Negative portrayal of disabled people in films promotes discrimination: Supreme Court

The Uncut

New Delhi. The Supreme Court on Monday said that stereotyping of persons with disabilities in visual media and films promotes discrimination and inequality. The apex court said that such language which humiliates persons with disabilities, further marginalizes them and increases the barriers to their social participation should be carefully considered.

A bench headed by Chief Justice DY Chandrachud said that words create institutional discrimination and words like ‘crippled’ and ‘mentally challenged’ have a ‘low status’ connotation in the social perception about persons with disabilities.

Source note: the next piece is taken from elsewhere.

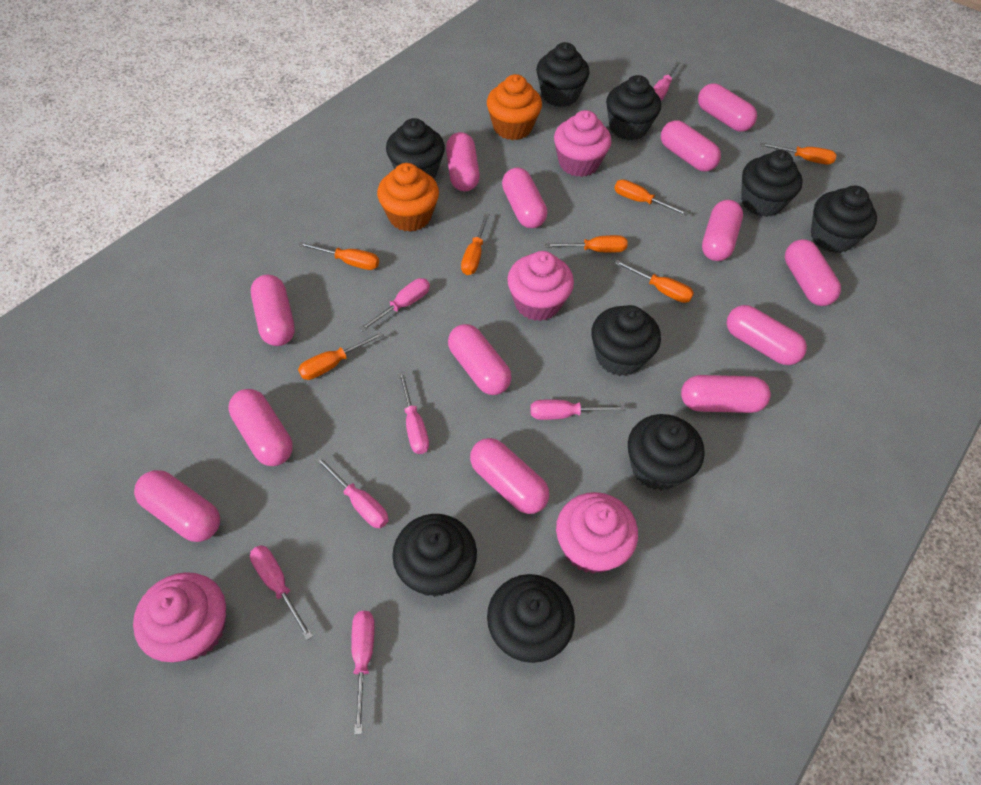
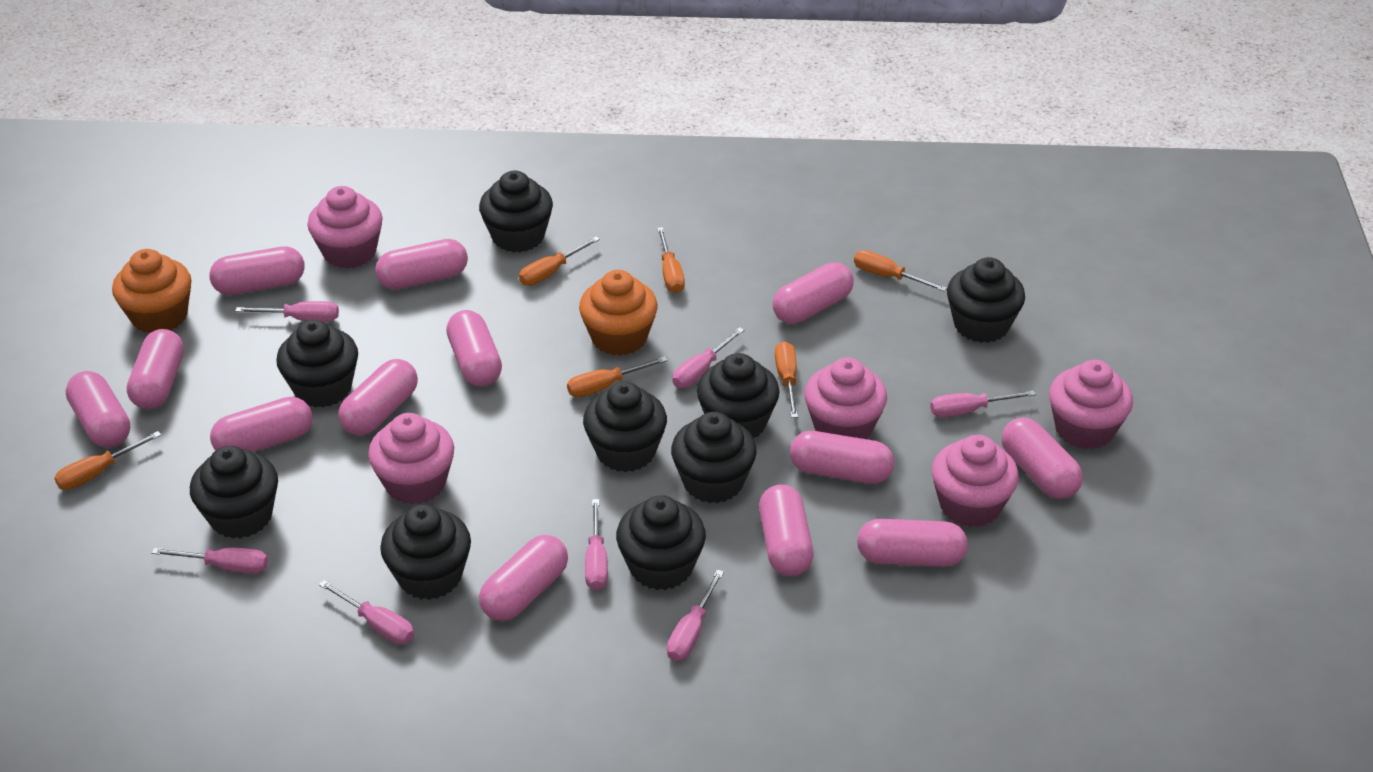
orange screwdriver: 7 -> 6
pink cupcake: 4 -> 5

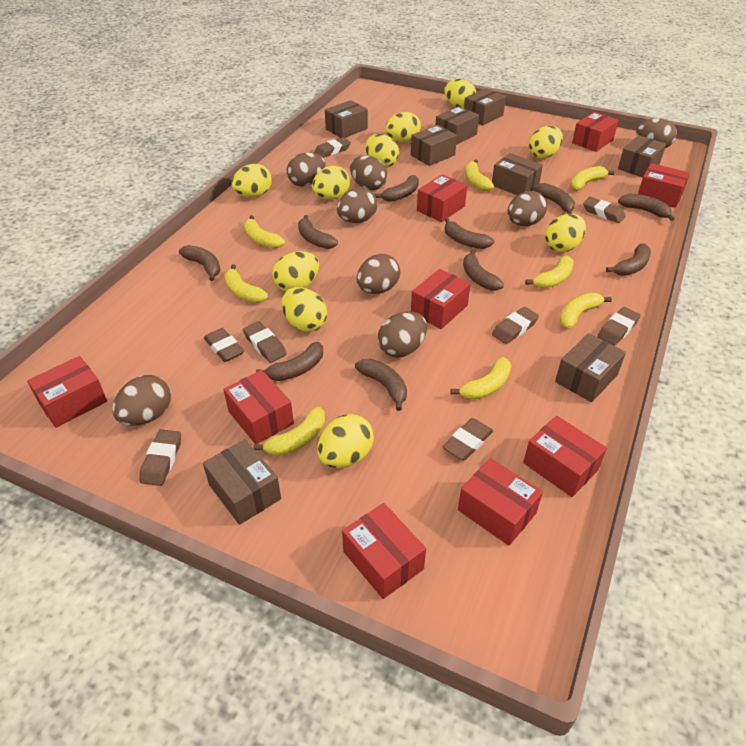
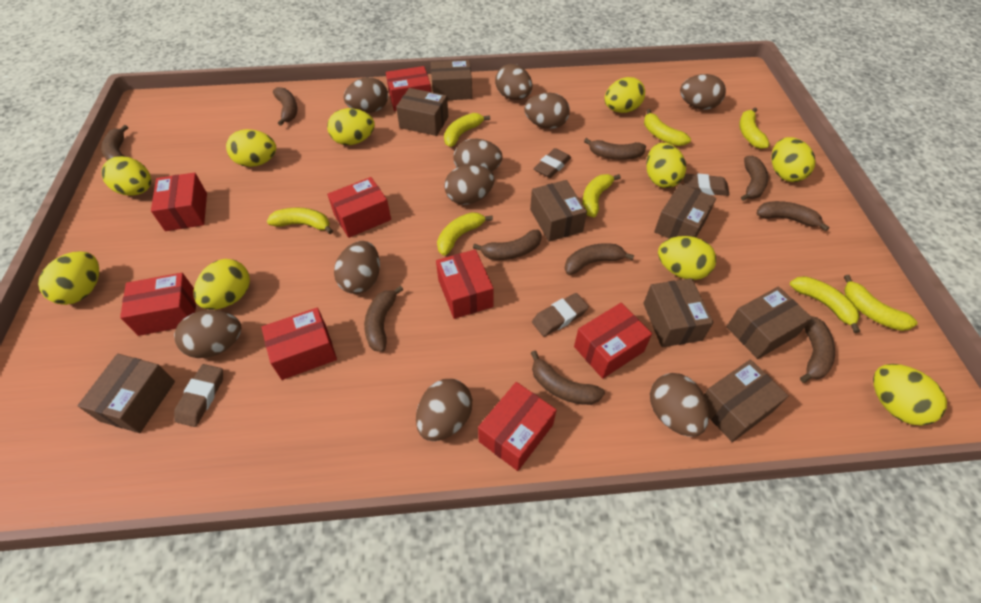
brown egg: 8 -> 10
brown eraser: 8 -> 4
red box: 9 -> 8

The apex court said on the framework of the portrayal of persons with disabilities in the visual media that they contribute to negative self-image and perpetuate discriminatory attitudes and practices in society.

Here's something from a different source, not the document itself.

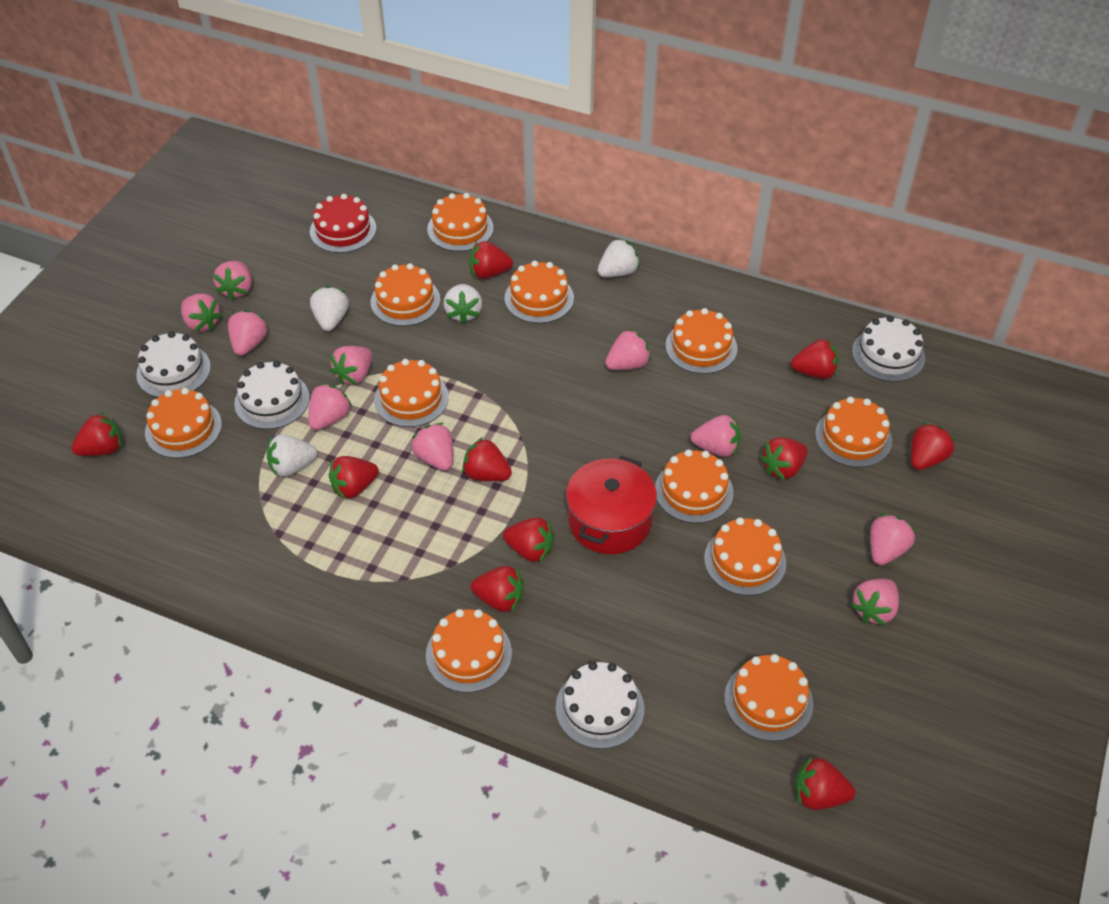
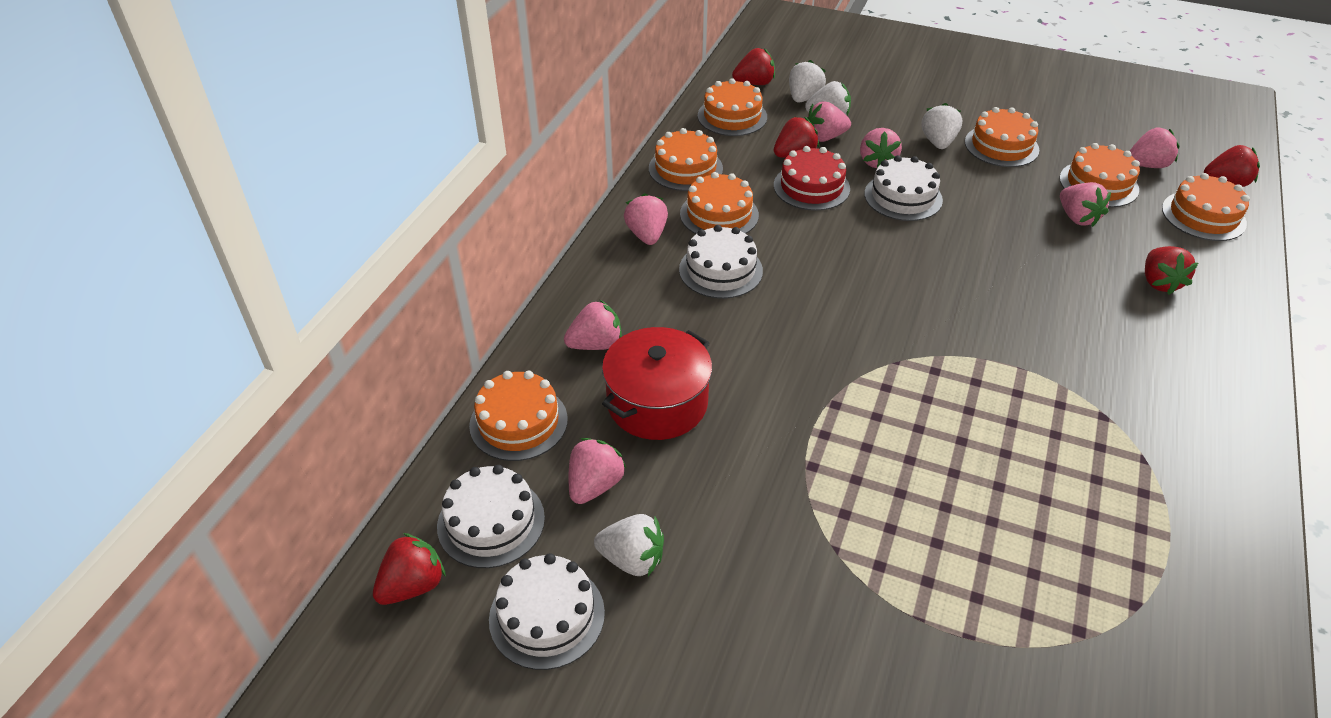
orange cake: 11 -> 7
pink strawberry: 10 -> 7
red strawberry: 10 -> 5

He said, “Language that individualizes disability and ignores disabling social barriers (for example words like suffering, pain) should be avoided or should be adequately marked as language contrary to the social norm.” This decision was given on a petition filed by Nipun Malhotra. Malhotra had said that derogatory words have been used for Divyangjan in the Hindi film ‘Aankh Micholi’.

While delivering the verdict, a bench headed by Chief Justice DY Chandrachud said, “Words create institutional discrimination and words like ‘crippled’ and ‘mentally challenged’ are considered inferior in social perceptions about people with disabilities.” The bench laid down several guidelines and said that the Central Board of Film Certification (CBFC) should seek the opinion of experts before giving permission to show the film.
It says, “Visual media should strive to portray the diverse realities of persons with disabilities. It should showcase not only their challenges but also their successes, talents and contributions to society. They should neither be ridiculed nor presented as exceptional on the basis of myths.”